▶ [Task directions] The answer is the exact run of lines in the listing below from the line containing "Quercia, Patrona d" up to and including the line containing "weeks...thank you for your kind wishes!!", with pictures removed.

▶ [Data shown]
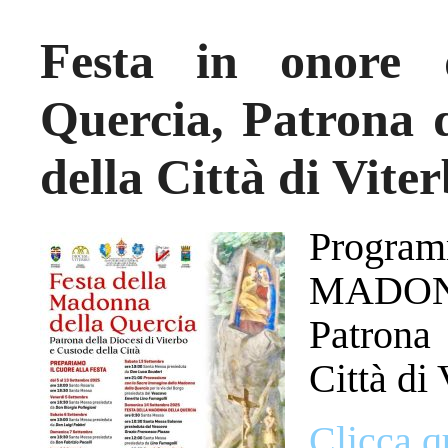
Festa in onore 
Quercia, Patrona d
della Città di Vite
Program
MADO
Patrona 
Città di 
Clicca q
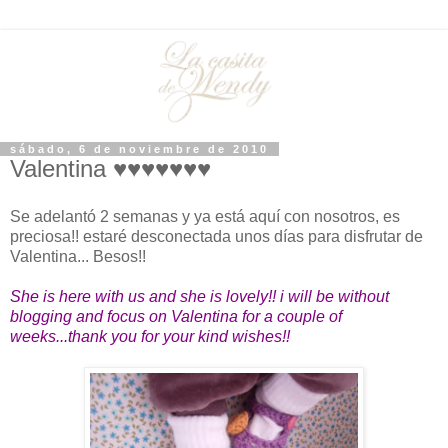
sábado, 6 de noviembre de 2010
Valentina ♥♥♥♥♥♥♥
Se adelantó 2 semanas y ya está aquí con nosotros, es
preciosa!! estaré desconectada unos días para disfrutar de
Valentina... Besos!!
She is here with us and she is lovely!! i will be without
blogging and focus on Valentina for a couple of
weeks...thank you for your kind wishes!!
* * *
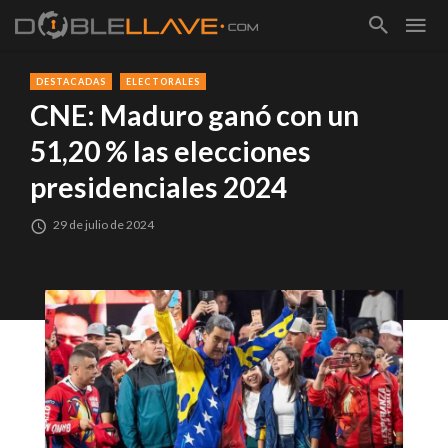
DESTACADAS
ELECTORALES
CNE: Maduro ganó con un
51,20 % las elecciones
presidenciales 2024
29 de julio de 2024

▶ [Completed task]
Quercia, Patrona d
della Città di Vite
Program
MADO
Patrona 
Città di 
Clicca q
sábado, 6 de noviembre de 2010
Valentina ♥♥♥♥♥♥♥
Se adelantó 2 semanas y ya está aquí con nosotros, es
preciosa!! estaré desconectada unos días para disfrutar de
Valentina... Besos!!
She is here with us and she is lovely!! i will be without
blogging and focus on Valentina for a couple of
weeks...thank you for your kind wishes!!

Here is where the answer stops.